Right now I am trying to train/finetune a pretrained RoBERTa model with a multichoice head, but I am having difficulty finding the right input so my model is able to train/finetune.
The dataframe I have right now looks like this:
With the 3 options being tokenized sentences, using:
tokenizer = RobertaTokenizer.from_pretrained('roberta-base')
for i in range(0, len(train_data)):
train_data["OptionA"][i] = tokenizer.encode(train_data["OptionA"][i])
train_data["OptionB"][i] = tokenizer.encode(train_data["OptionB"][i])
train_data["OptionC"][i] = tokenizer.encode(train_data["OptionC"][i])
My evaluation set looks like this as well, with the test set having 6500 rows and the evaluation set having 1500 rows. I am trying to implement this with:
from transformers import RobertaForMultipleChoice, Trainer, TrainingArguments
model = RobertaForMultipleChoice.from_pretrained('roberta-base')

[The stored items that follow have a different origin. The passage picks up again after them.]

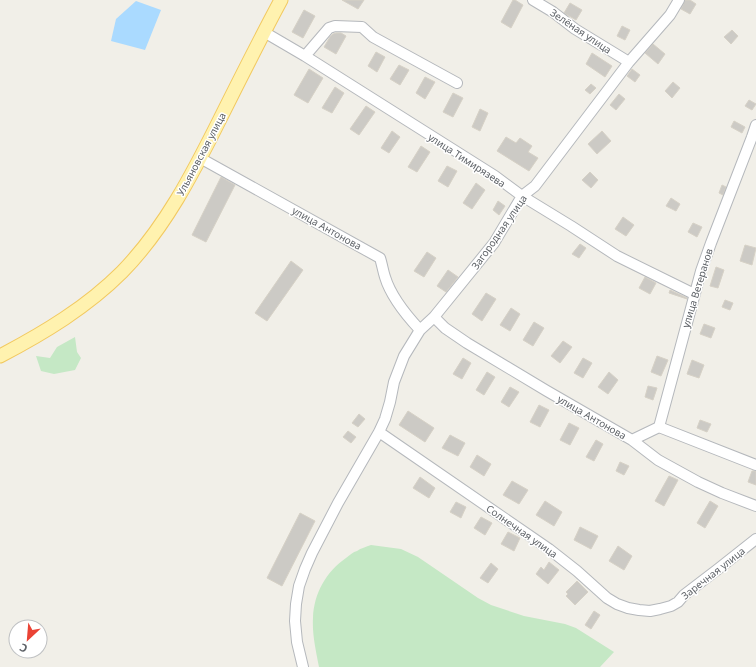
<svg xmlns="http://www.w3.org/2000/svg" width="756" height="667" font-family="'Noto Sans',sans-serif">
<style>
.green{fill:#c5e8c5}
.water{fill:#aadaff}
.building{fill:#cccac5;stroke:#d6d1c6}
.lines{fill:none;stroke-linecap:round;stroke-linejoin:round}
.minor-casing{stroke:#b5b8bc;stroke-width:12}
.major-casing{stroke:#f2c960;stroke-width:15}
.minor{stroke:#fff;stroke-width:10}
.major{stroke:#fff2af;stroke-width:13}
.labels{text-anchor:middle;dominant-baseline:central;stroke-width:3;stroke-linejoin:round;paint-order:stroke}
.street-label{font-size:10px;fill:#5f6368;stroke:#fff}
</style>
<rect width="100%" height="100%" fill="#f1efe8"/>
<path class="green" d="M75,337L77,352L81,358L75,370L54,374L41,371L36,356L50,358L57,347Z
M371,545L401,549L418,557L478,598L491,605L524,616L565,624L576,628L614,652L600,667H319C316,651 312,634 313,618C314,593 326,572 346,558C350,555 353,552 357,551C361,548 366,547 371,545Z"/>
<path class="water" d="M136,1L161,10L145,50L111,41L116,19Z"/>
<path class="building" d="M342,0H364L358,9Z
M513,0H515L523,5L511,28L501,22Z
M685,0H690L696,4L690,14L681,9Z
M570,3L582,10L576,20L564,13Z
M304,10L315,16L303,38L292,32Z
M622,26L630,30L625,40L617,36Z
M732,30L738,36L731,44L724,37Z
M336,33H341L346,36L336,54L324,47L330,37L333,34Z
M653,44L665,54L658,64L645,53Z
M376,52L385,57L377,72L368,66Z
M592,53L612,66L605,77L586,64Z
M399,65L409,70L400,85L390,79Z
M309,69L323,78L308,103L294,95Z
M632,69L640,75L635,82L627,76Z
M425,77L435,82L425,99L416,93Z
M673,82L680,88L672,98L665,91Z
M591,84L596,88L590,94L585,90Z
M335,87L344,93L332,113L322,108Z
M453,93L463,98L453,117L443,112Z
M619,94L625,99L616,110L610,105Z
M749,100L756,104L752,110L745,106Z
M366,106L375,112L359,135L350,129Z
M480,109L488,113L480,131L472,127Z
M734,121L745,127L742,133L731,127Z
M392,131L400,137L389,153L381,148Z
M602,131L611,141L597,154L588,144Z
M506,137L516,143L520,138L532,146L528,152L538,158L529,171L497,151Z
M421,146L430,152L417,172L408,167Z
M447,166L457,171L448,187L438,181Z
M590,172L598,180L591,188L582,180Z
M221,177L235,185L206,242L192,235Z
M476,183L485,190L472,209L463,203Z
M722,185L726,187L723,195L719,193Z
M671,198L680,204L676,211L666,206Z
M498,201L505,206L499,215L493,210Z
M623,217L634,225L626,236L615,229Z
M693,223L702,227L697,237L688,232Z
M580,244L586,248L579,258L572,254Z
M745,245L756,248L752,265L740,261Z
M427,252L436,258L424,277L414,271Z
M291,261L303,270L267,321L255,313Z
M716,267L724,270L718,288L710,286Z
M448,270L458,277L446,292L437,286Z
M645,277L656,283L650,294L639,288Z
M670,290L687,298V299L669,293Z
M486,293L496,299L482,321L472,314Z
M725,300L733,303L730,310L722,307Z
M511,308L520,314L510,331L500,325Z
M534,322L544,328L533,346L523,340Z
M704,324L715,328L711,338L700,334Z
M563,341L572,347L560,363L551,356Z
M657,356L668,360L661,376L651,372Z
M463,358L471,363L462,379L453,374Z
M583,358L592,363L583,378L574,373Z
M692,360L704,365L699,378L687,374Z
M487,372L495,377L484,395L476,390Z
M609,372L618,380L608,394L598,387Z
M648,386L657,388L653,400L645,397Z
M510,387L519,392L509,407L501,402Z
M539,405L549,410L540,427L530,422Z
M408,411L434,428L425,442L399,425Z
M359,414L365,419L358,427L352,423Z
M700,420L711,424L707,432L697,428Z
M569,423L579,428L570,445L560,440Z
M348,431L356,437L351,443L343,437Z
M450,435L465,443L458,456L442,448Z
M596,440L603,444L594,461L586,457Z
M477,455L491,464L484,476L470,467Z
M620,462L629,466L624,475L616,471Z
M752,471H756V485L748,482Z
M669,476L678,480L664,506L655,501Z
M420,477L435,488L429,498L413,488Z
M512,481L528,490L519,504L503,495Z
M545,501L562,512L554,526L536,515Z
M710,501L718,506L705,528L697,523Z
M456,502L466,507L461,518L450,512Z
M300,513L315,521L282,586L267,578Z
M481,517L492,523L485,535L474,528Z
M580,527L598,536L591,549L574,540Z
M508,532L520,538L514,551L501,544Z
M618,546L632,556L624,570L609,561Z
M549,562L559,570L548,584L536,574L541,567L544,570Z
M491,563L498,569L488,583L480,578Z
M577,581L588,592L575,605L566,596L568,594L566,592Z
M594,611L600,615L591,629L585,625Z"/>
<g class="lines">
<g class="minor-casing">
<path id="minor" d="M533,0L553,12L575,29L629,62
M264,32L305,56L495,176L522,196L571,226L617,256L694,294
M305,56L329,28L335,26L362,27L373,37L457,83
M200,158L380,258C382,264 383,271 385,277C391,297 406,315 420,330
M434,317L445,328L467,343L547,391L632,440L658,460L698,482L722,493L756,506
M659,427L756,465
M379,432L549,549L577,571L607,598L617,604L628,608L639,610L650,611L660,609L671,606L678,602L684,595L718,569L756,539
M632,440L659,427L701,271L711,243L752,137L756,125
M303,667L297,642L295,621L296,604L299,586L305,569L312,553L338,503L379,432L385,419L390,402L394,382L404,356L420,330L434,317L494,243L522,196L535,186L629,62L670,15L679,0"/>
</g>
<g class="major-casing">
<path id="major" d="M0,356C44,333 87,307 122,272C165,228 193,173 220,119C240,79 260,39 281,0"/>
</g>
<use href="#minor" class="minor"/>
<use href="#major" class="major"/>
</g>
<g class="labels">
<g class="street-label">
<text transform="translate(581 31) rotate(34)">Зелёная улица</text>
<text transform="translate(201 154) rotate(-62)">Ульяновская улица</text>
<text transform="translate(467 160) rotate(33)">улица Тимирязева</text>
<text transform="translate(327 228) rotate(29)">улица Антонова</text>
<text transform="translate(499 232) rotate(-55)">Загородная улица</text>
<text transform="translate(697 288) rotate(-73)">улица Ветеранов</text>
<text transform="translate(592 417) rotate(30)">улица Антонова</text>
<text transform="translate(522 531) rotate(35)">Солнечная улица</text>
<text transform="translate(713 573) rotate(-38)">Заречная улица</text>
</g>
</g>
<g transform="translate(28 639) rotate(206)"><circle r="19" fill="#ffffff" stroke="#bfc1c3"/>
<path d="M0-3L7 15L0 10L-7 15Z" fill="#ea4335"/>
<text y="-6" font-size="11" font-weight="bold" text-anchor="middle" fill="#5f6368">С</text>
</g>
</svg>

training_args = TrainingArguments(
output_dir='./results', # output directory
num_train_epochs=1, # total # of training epochs
per_device_train_batch_size=32, # batch size per device during training
per_device_eval_batch_size=32, # batch size for evaluation
warmup_steps=500, # number of warmup steps for learning rate scheduler
weight_decay=0.01, # strength of weight decay
logging_dir='./logs', # directory for storing logs
)
trainer = Trainer(
model=model, # the instantiated Transformers model to be trained
args=training_args, # training arguments, defined above
train_dataset = train_split, # training dataset
eval_dataset = eval_split # evaluation dataset
)
trainer.train()
But I keep getting different keyerrors, an example:
KeyError: 2526
If anyone knows what I am doing wrong, I would be very grateful as I am stuck trying to train this model for the past 3 days.